■ Your objective: Can you turn the lines in the records below, from the line with "Rendered at 1654 by 1241 pixels." to the line with "table_cell Kosten [Euro] [118, 663, 827, 725]", both included, into a numbered list without the blank lines?

■ Given data:
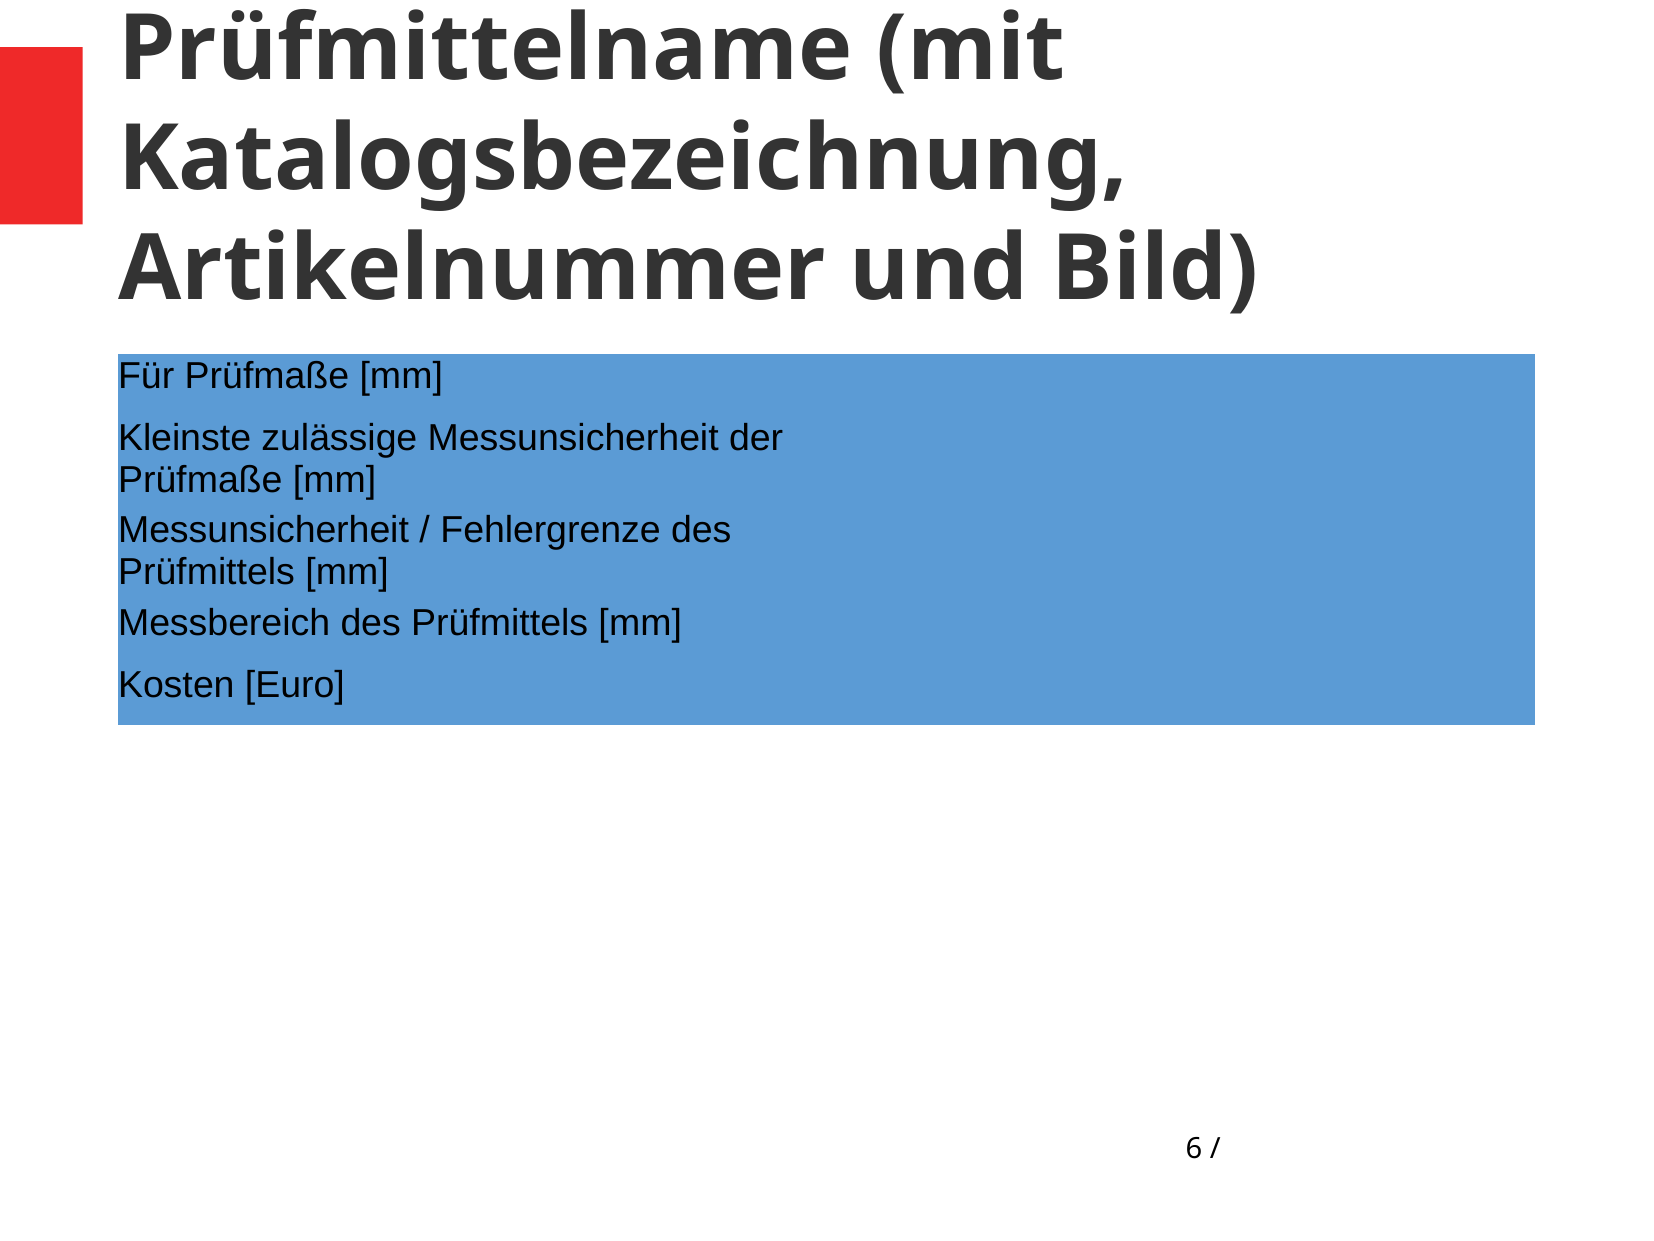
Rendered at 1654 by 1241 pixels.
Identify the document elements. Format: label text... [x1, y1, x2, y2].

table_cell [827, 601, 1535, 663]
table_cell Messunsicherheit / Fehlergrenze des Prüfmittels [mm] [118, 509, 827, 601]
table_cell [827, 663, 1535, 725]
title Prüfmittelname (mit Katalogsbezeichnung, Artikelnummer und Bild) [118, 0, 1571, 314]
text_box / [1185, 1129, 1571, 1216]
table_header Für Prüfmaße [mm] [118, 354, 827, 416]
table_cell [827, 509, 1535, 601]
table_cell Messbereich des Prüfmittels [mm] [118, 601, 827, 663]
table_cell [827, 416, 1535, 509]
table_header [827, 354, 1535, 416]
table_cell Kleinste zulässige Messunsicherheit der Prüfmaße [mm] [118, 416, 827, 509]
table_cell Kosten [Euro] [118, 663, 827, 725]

* * *

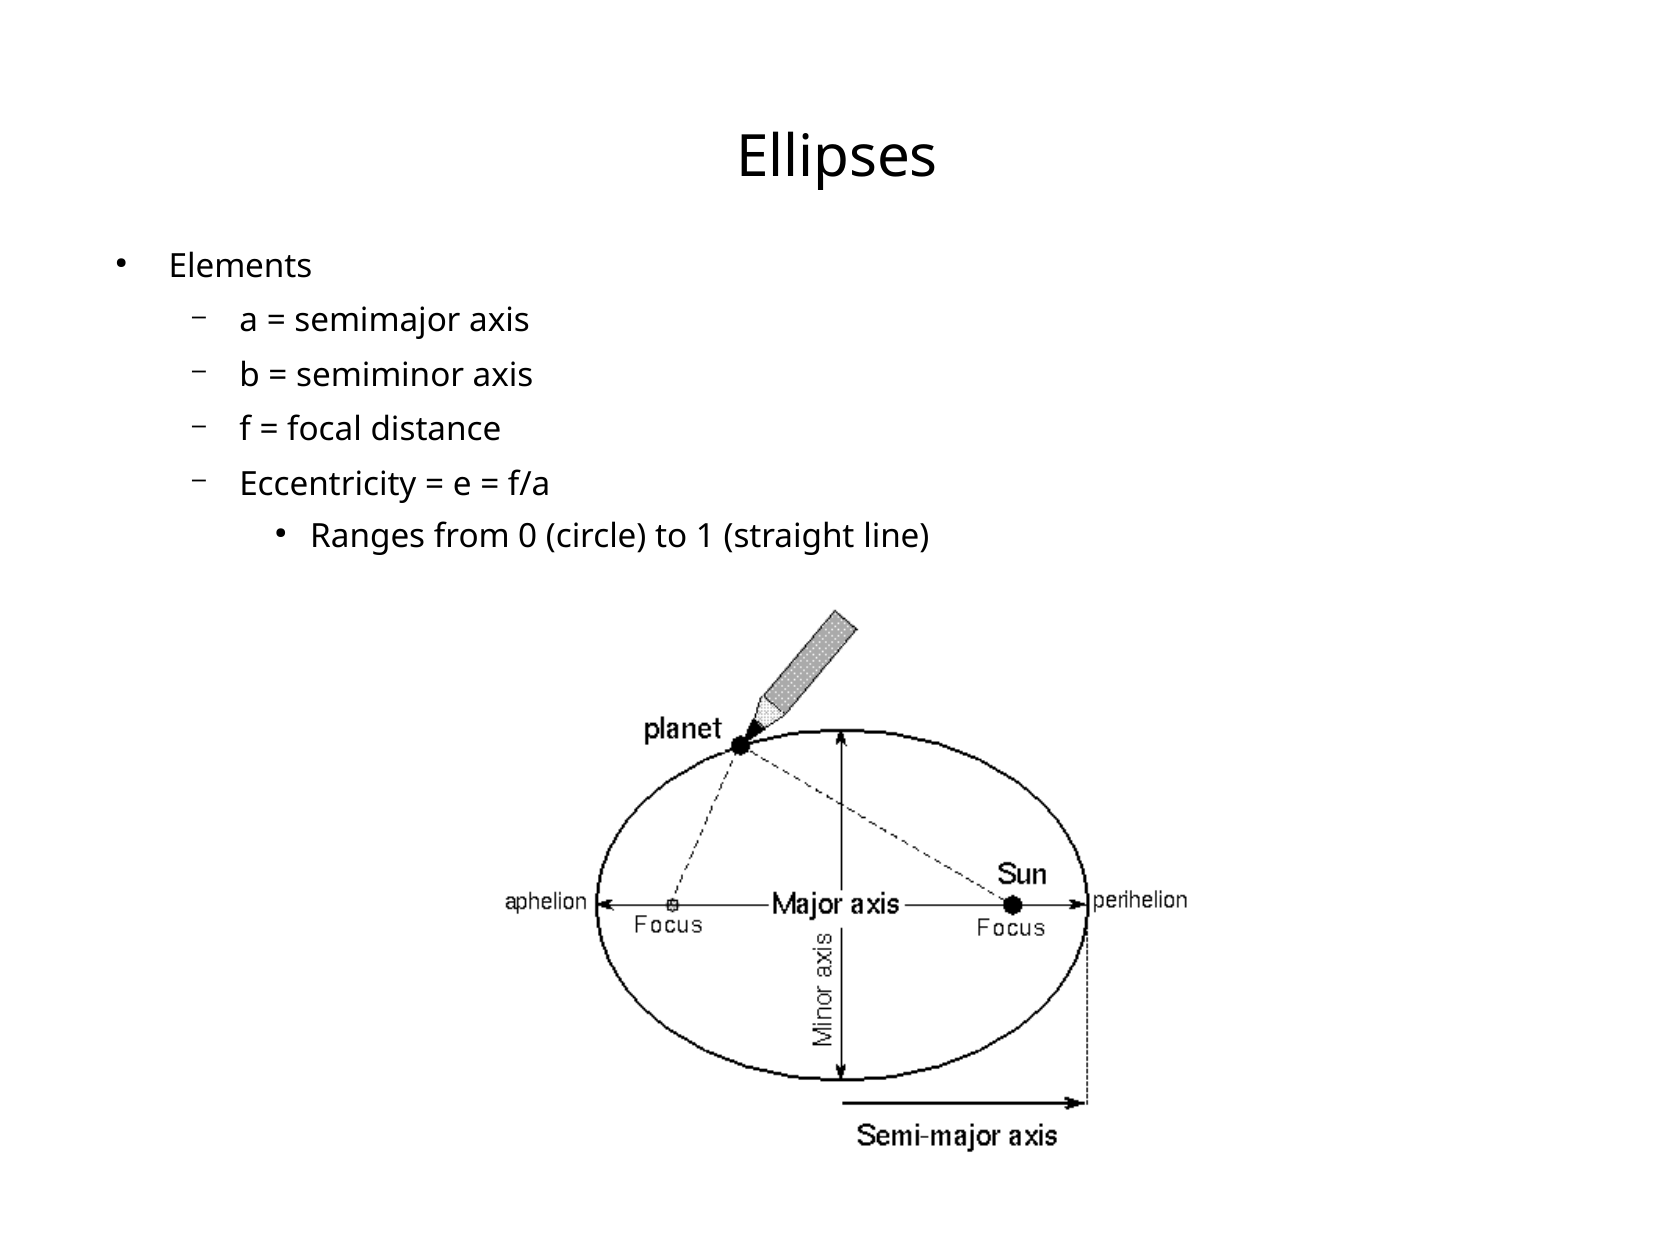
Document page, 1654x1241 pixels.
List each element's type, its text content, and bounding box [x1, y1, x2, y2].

==

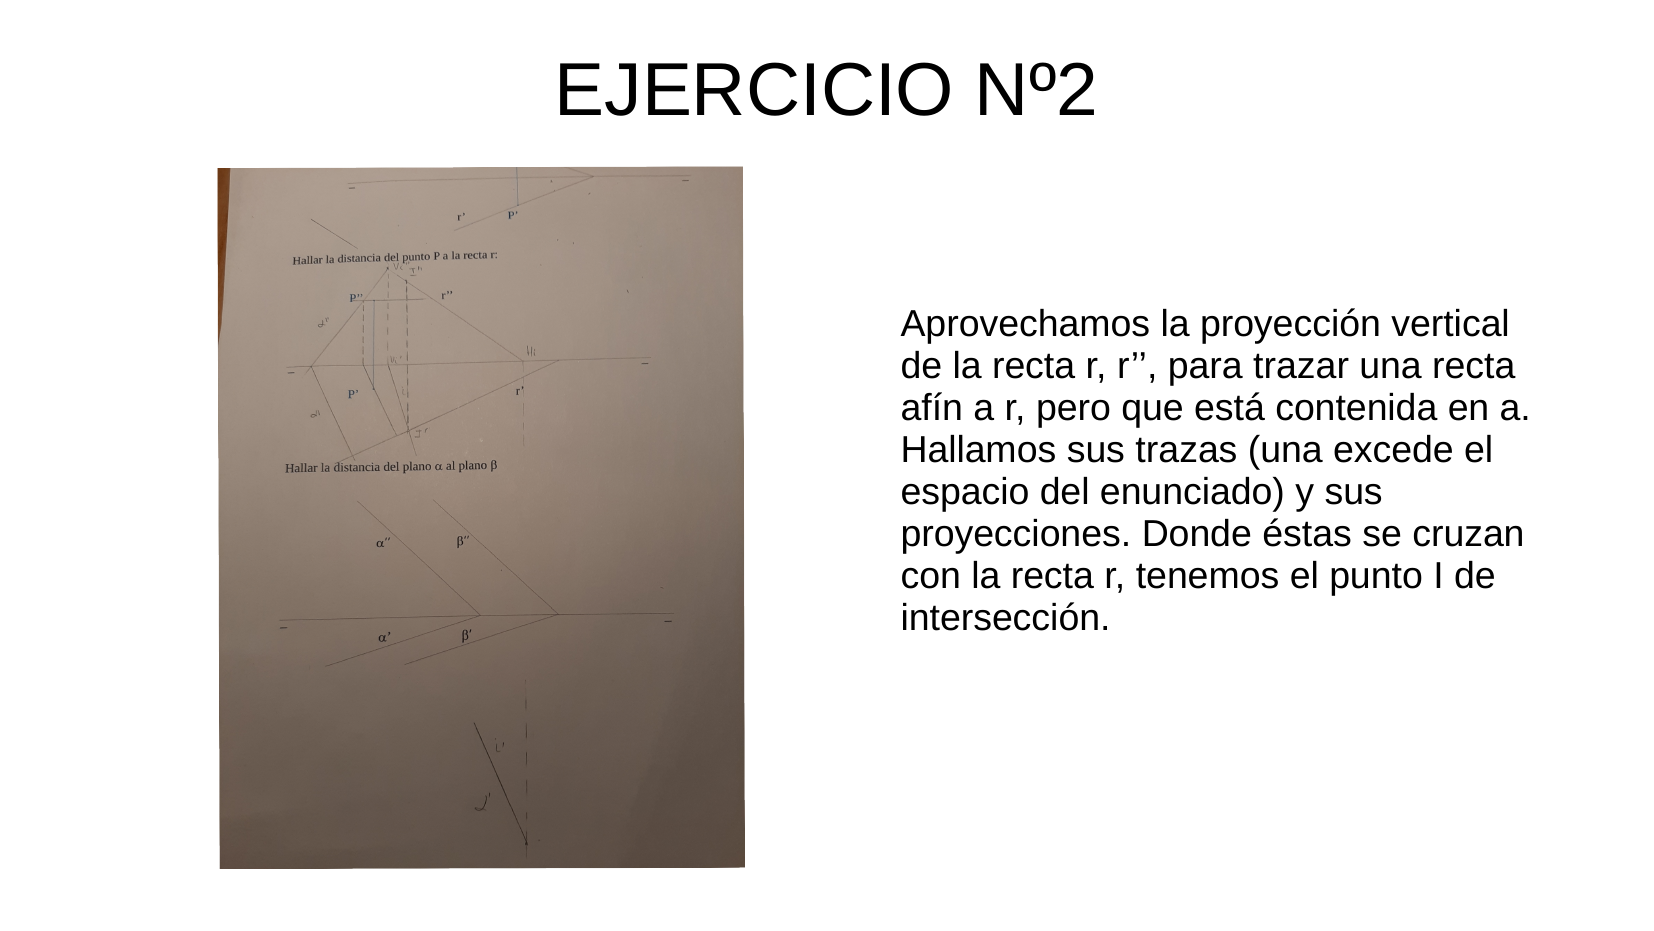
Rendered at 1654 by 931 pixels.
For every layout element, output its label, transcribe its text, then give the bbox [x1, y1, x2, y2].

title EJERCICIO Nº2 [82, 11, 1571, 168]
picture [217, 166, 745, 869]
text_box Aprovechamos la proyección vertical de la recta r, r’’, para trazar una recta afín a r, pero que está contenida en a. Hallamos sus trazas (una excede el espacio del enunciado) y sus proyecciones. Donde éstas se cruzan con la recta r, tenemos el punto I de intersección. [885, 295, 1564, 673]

■ Expected answer:
1. Rendered at 1654 by 1241 pixels.
2. Identify the document elements. Format: label text... [x1, y1, x2, y2].
3. table_cell [827, 601, 1535, 663]
4. table_cell Messunsicherheit / Fehlergrenze des Prüfmittels [mm] [118, 509, 827, 601]
5. table_cell [827, 663, 1535, 725]
6. title Prüfmittelname (mit Katalogsbezeichnung, Artikelnummer und Bild) [118, 0, 1571, 314]
7. text_box / [1185, 1129, 1571, 1216]
8. table_header Für Prüfmaße [mm] [118, 354, 827, 416]
9. table_cell [827, 509, 1535, 601]
10. table_cell Messbereich des Prüfmittels [mm] [118, 601, 827, 663]
11. table_cell [827, 416, 1535, 509]
12. table_header [827, 354, 1535, 416]
13. table_cell Kleinste zulässige Messunsicherheit der Prüfmaße [mm] [118, 416, 827, 509]
14. table_cell Kosten [Euro] [118, 663, 827, 725]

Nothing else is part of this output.